-- Prompt a --
Edit the listing lines beginning with the line that contains "Conventions: OpenCV camera" and continuing through the line that contains "-0.002331, 0.833422, 0.576960]]": replace "median" with "mean" and leave everything else unchanged. Give only those lines.

- - - -

# X trail - Best way to drive



## steado (Nov 27, 2007)

So which of you knows the best way to maximise the MPG for a 2.2DCI X trail???


----------



## uk_owner (Jul 3, 2006)

I keep my revs below 2k around town, turn the engine off when stationary and sit behind lorries when on the motorway (keeping inside their slipstream) and I only turn the AC on when I absolutely need it.
I monitor my MPG every tank fill and the best I have achieved between fills is *48.16 MPG*

Can anyone beat that?


----------



## steado (Nov 27, 2007)

WOW!!! That is amazing. So far am only getting around 32MPG with the aircon off and 50%+ motorway miles. Im worried theres somthing wrong with mine now.


----------



## uk_owner (Jul 3, 2006)

32 mpg does seem very low, I think the worst I have had is about 34.
I use a fully synth oil in the engine and I used slick 50 in the engine when I changed the oil some time back, I also have a free flow air filter but other than that my car is standard.

- - - -

-- Prompt b --
Continue the forum thread on maximizing the fuel economy of a 2.2 dCi X-Trail from the point at which it stops.

[Lens distortion parameter listing]
- - - -

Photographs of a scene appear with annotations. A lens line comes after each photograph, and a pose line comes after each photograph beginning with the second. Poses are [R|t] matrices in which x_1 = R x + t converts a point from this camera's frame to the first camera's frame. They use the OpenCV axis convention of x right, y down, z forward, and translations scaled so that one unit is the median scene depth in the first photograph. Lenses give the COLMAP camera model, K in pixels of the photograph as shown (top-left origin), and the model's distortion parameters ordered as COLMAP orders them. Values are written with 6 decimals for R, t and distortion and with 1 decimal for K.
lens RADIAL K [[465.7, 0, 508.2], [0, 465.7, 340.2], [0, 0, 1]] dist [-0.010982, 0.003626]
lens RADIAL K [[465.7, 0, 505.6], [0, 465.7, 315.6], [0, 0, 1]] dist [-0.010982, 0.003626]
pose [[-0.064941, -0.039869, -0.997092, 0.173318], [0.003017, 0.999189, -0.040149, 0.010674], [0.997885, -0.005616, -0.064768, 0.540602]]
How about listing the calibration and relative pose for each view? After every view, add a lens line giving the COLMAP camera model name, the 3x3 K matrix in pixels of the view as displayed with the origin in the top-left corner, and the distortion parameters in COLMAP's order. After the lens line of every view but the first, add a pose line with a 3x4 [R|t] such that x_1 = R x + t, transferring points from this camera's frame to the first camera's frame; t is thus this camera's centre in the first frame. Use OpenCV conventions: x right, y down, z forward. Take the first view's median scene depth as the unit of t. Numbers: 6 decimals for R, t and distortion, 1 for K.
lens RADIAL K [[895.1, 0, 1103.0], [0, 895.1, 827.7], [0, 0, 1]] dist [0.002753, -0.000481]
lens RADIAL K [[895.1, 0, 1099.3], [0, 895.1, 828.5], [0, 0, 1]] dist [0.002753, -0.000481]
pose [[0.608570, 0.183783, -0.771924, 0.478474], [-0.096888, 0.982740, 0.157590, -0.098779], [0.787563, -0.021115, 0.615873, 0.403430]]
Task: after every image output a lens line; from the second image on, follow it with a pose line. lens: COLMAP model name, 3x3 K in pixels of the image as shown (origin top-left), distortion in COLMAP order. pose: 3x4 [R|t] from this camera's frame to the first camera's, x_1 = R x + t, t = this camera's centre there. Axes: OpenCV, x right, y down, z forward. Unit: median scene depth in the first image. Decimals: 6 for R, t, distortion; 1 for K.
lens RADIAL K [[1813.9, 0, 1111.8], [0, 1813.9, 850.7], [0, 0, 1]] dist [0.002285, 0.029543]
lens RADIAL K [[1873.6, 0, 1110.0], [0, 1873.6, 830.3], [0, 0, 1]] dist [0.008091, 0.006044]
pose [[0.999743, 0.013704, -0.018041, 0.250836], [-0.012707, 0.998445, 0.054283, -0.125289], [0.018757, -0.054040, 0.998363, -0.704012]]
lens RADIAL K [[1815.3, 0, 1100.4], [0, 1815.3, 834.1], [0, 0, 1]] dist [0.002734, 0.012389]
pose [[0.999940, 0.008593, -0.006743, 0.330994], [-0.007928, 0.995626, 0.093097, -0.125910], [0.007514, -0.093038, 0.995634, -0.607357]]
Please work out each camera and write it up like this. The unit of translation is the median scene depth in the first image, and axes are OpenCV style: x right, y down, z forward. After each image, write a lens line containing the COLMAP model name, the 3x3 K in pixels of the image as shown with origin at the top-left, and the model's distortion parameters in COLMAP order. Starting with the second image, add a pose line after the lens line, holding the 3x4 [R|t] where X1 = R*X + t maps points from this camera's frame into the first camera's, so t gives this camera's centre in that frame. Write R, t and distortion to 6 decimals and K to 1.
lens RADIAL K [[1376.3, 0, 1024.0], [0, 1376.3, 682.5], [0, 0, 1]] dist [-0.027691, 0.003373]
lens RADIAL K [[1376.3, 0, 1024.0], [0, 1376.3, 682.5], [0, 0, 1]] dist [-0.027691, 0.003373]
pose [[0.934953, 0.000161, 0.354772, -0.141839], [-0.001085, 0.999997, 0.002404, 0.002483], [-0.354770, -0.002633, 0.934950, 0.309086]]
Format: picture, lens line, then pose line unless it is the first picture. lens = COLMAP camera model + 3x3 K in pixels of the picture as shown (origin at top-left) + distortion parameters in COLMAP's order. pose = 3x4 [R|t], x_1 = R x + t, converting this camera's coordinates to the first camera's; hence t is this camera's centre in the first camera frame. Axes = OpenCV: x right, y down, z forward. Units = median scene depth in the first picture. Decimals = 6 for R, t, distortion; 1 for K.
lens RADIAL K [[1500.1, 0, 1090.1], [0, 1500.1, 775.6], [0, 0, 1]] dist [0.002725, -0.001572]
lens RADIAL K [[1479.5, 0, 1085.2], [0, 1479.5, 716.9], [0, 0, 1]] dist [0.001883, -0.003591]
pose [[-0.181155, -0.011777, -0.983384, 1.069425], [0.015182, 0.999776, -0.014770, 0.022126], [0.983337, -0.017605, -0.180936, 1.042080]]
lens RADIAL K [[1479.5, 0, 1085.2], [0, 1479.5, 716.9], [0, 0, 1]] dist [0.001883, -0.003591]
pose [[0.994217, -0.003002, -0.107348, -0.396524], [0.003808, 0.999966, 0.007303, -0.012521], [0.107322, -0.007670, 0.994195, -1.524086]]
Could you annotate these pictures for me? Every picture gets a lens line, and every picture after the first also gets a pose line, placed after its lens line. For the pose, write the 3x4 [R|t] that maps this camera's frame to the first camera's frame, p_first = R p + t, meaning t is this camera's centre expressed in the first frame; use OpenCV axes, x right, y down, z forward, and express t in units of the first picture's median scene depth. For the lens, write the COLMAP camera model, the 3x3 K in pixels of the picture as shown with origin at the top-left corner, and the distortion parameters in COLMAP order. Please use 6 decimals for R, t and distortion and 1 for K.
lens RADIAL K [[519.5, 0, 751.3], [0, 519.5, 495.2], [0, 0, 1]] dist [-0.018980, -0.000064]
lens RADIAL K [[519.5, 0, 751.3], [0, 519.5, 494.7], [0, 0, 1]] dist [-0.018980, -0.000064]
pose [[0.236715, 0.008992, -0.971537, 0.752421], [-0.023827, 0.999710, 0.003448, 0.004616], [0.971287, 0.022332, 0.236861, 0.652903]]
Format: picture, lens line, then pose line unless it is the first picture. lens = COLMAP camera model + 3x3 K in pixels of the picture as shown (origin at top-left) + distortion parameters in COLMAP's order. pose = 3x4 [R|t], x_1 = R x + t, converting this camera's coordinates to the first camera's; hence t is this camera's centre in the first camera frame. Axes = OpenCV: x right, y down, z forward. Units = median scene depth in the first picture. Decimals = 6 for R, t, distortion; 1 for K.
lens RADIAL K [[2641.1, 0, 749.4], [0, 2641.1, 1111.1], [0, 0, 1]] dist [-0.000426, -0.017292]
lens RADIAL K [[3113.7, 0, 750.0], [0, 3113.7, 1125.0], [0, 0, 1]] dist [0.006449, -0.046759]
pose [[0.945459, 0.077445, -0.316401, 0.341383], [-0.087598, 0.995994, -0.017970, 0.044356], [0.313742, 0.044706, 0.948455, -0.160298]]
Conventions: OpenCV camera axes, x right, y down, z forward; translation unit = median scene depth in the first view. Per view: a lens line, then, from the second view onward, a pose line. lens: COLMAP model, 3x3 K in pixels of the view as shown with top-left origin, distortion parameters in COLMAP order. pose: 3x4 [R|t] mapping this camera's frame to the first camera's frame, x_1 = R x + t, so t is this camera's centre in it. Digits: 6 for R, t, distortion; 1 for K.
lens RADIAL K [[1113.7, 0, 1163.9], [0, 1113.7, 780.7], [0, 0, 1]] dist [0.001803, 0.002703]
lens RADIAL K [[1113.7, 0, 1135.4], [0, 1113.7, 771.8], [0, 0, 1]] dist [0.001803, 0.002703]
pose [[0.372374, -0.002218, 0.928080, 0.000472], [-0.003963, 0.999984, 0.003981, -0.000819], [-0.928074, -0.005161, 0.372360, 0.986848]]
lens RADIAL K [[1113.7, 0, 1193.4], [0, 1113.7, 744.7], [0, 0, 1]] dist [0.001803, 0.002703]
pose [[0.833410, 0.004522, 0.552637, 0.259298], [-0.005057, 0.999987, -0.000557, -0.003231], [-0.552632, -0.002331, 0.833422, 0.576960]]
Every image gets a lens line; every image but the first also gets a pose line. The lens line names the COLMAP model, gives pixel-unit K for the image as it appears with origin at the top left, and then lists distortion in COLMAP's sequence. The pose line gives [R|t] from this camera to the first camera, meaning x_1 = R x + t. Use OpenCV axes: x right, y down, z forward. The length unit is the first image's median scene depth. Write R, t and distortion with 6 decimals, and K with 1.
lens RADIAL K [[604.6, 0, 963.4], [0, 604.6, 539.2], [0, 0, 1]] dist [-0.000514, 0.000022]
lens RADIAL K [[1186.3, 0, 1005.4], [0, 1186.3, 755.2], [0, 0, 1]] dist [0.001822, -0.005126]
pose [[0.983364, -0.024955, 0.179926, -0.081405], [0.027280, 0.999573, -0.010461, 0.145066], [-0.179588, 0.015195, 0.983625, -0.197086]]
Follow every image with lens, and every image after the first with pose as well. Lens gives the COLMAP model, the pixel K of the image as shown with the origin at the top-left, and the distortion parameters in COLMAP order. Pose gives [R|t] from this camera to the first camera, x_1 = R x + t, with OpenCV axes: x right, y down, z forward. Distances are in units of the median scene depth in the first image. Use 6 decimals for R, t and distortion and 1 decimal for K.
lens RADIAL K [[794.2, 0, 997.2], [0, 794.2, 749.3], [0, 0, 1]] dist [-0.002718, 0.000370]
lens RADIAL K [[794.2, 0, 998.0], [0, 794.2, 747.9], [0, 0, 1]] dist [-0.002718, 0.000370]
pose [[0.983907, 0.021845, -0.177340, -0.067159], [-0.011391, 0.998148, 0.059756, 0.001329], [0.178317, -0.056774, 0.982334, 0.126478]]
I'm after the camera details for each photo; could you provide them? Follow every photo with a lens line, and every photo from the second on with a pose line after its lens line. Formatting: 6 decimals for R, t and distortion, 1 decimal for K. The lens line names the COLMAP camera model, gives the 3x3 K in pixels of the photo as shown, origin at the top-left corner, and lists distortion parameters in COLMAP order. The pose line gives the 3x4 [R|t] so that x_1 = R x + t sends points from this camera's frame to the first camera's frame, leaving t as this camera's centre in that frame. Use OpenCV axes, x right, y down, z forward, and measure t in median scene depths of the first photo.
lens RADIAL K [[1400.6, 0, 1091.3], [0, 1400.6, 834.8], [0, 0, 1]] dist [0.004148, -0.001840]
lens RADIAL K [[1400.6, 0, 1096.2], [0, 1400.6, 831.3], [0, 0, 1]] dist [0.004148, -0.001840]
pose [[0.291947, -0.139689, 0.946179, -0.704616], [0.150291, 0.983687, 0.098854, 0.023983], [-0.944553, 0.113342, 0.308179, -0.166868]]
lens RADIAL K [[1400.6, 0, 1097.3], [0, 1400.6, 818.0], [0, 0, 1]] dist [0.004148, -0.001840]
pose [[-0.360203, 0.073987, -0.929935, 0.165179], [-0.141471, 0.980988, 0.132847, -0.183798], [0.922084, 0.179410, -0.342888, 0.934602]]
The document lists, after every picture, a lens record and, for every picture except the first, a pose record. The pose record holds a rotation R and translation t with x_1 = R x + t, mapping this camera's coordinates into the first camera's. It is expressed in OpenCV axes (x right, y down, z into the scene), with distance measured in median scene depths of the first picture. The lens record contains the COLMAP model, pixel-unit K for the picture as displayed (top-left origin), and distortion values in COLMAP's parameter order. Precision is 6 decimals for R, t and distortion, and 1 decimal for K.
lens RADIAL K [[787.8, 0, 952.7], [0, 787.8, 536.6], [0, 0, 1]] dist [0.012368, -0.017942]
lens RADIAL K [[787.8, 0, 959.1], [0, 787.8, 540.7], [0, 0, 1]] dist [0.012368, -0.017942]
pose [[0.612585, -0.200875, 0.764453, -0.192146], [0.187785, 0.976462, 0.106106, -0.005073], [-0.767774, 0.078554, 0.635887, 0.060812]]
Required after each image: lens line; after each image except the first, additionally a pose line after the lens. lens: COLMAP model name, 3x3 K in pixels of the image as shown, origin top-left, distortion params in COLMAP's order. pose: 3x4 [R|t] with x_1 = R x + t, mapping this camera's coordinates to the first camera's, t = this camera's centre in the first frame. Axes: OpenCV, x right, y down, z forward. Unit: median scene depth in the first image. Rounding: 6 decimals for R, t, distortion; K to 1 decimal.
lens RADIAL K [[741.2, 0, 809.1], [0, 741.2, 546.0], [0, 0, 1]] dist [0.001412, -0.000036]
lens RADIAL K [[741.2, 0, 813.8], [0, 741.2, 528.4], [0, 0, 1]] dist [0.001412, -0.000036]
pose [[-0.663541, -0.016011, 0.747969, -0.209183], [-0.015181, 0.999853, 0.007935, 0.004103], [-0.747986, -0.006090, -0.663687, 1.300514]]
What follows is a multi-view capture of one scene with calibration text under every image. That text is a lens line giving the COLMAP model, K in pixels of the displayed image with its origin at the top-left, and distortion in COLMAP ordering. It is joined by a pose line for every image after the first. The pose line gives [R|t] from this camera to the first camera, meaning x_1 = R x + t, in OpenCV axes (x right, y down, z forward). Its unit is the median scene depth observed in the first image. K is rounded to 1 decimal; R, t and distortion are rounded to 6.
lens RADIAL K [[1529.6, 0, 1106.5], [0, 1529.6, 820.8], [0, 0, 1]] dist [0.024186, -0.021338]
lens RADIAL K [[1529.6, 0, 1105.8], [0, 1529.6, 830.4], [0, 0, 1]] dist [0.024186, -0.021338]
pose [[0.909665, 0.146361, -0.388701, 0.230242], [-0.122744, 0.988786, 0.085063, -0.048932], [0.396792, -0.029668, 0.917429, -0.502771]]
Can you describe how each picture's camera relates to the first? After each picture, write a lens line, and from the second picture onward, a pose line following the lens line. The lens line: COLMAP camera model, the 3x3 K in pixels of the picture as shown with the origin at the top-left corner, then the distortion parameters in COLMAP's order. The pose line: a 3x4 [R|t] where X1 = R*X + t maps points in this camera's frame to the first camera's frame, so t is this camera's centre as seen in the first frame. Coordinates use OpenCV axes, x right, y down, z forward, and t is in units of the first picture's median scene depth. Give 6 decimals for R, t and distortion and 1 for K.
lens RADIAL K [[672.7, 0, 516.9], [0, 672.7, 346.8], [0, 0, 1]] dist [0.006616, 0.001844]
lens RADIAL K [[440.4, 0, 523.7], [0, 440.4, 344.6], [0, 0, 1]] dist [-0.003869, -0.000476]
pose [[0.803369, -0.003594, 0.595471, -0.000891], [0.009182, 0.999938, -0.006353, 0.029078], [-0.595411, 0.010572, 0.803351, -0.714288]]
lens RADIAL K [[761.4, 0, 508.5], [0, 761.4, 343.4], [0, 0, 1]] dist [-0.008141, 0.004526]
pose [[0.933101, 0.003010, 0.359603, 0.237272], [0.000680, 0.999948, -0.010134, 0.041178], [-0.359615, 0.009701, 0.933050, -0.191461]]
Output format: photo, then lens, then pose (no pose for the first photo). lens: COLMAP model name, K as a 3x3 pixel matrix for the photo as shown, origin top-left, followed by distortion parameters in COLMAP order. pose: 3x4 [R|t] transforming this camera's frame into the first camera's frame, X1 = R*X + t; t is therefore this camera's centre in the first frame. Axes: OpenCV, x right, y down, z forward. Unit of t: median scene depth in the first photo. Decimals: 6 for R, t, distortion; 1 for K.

- - - -

-- Response box a --
Conventions: OpenCV camera axes, x right, y down, z forward; translation unit = mean scene depth in the first view. Per view: a lens line, then, from the second view onward, a pose line. lens: COLMAP model, 3x3 K in pixels of the view as shown with top-left origin, distortion parameters in COLMAP order. pose: 3x4 [R|t] mapping this camera's frame to the first camera's frame, x_1 = R x + t, so t is this camera's centre in it. Digits: 6 for R, t, distortion; 1 for K.
lens RADIAL K [[1113.7, 0, 1163.9], [0, 1113.7, 780.7], [0, 0, 1]] dist [0.001803, 0.002703]
lens RADIAL K [[1113.7, 0, 1135.4], [0, 1113.7, 771.8], [0, 0, 1]] dist [0.001803, 0.002703]
pose [[0.372374, -0.002218, 0.928080, 0.000472], [-0.003963, 0.999984, 0.003981, -0.000819], [-0.928074, -0.005161, 0.372360, 0.986848]]
lens RADIAL K [[1113.7, 0, 1193.4], [0, 1113.7, 744.7], [0, 0, 1]] dist [0.001803, 0.002703]
pose [[0.833410, 0.004522, 0.552637, 0.259298], [-0.005057, 0.999987, -0.000557, -0.003231], [-0.552632, -0.002331, 0.833422, 0.576960]]

-- Response box b --
She does have 63,000 miles on her (still on her original turbo and intercooler), that migth mean she's loosened up abit


----------



## aussietrail (Sep 24, 2004)

The best way to drive to save fuel, is to have the exy sitting on top of a tow truck and you enjoying the breeze. hehehehehehe 

Seriously though, every one of us has different driving habbits and style, so if you're driving around the city and/or the highway like a grandpa (no offence to grandpas here) you will obviously save fuel and the opposite is correct, lead foot will cause more fuel consumption, but plenty of fun 

There is an existing thread in which we talked about the fuel consumption averages which you guys may wanna look at.


----------



## flynn (Jun 23, 2006)

A member of my family works for Nissan and gets a new car every six months. He's now had four 2.2 dCi Xtrails and found a big variation in consumption between them. Some will be down to tolerances but most seems to be due to changes needed to meet new emmission standards etc. Might be useful to give year of manufacture and mileage to get an idea of the differences.

Has recently been given the new XT model with the 2.0L diesel so will see how that goes.


----------



## uk_owner (Jul 3, 2006)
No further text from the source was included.